After acute coronary syndrome : the benefit of switching dual antiplatelet therapy
A randomized study has been led by the department of Coronary Disease and interventional Cardiology of Timone University Hospital (Marseille) on the TOPIC (timing of platelet inhibition after acute coronary syndrome).
Professor Thomas CUISSET (department of Coronary Disease and interventional Cardiology, in the service led by Professor Jean-Louis BONNET at the Timone University hospital of Marseille), presented this study in May 2017 at the EuroPCR2017, the World-Leading Course in Interventional Cardiovascular Medicine in Paris (France).
This study is published in the European Heart Journal.
« Newer P2Y12 blockers (prasugrel and ticagrelor) demonstrated significant ischaemic benefit over clopidogrel after acute coronary syndrome (ACS). However, both drugs are associated with an increase in bleeding complications », Pr CUISSET said. « The objective of the study was to evaluate the benefit of switching dual antiplatelet therapy (DAPT) from aspirin plus a newer P2Y12 blocker to aspirin plus clopidogrel 1 month after ACS ».

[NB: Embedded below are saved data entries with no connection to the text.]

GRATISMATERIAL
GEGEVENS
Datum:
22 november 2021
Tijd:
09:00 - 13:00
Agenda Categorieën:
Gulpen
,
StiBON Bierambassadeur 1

As a conclusion, « our data suggest that, in patients on aspirin plus ticagrelor or prasugrel without evidence of an adverse event in the first month following an ACS treated with PCI, switching DAPT strategy to aspirin plus clopidogrel may reduce the risk of bleeding recurrence without increased risk of ischaemic events. This finding is of major relevance to the ‘real-world’ management of ACS patients and offers an efficient and cost-effective alternative for ACS therapy particularly in those with a higher bleeding risk or drug compliance concerns. A future challenge will be to identify which patients would benefit from this switched DAPT strategy and which patients are best maintained on the more potent DAPT regimen for 1 year ».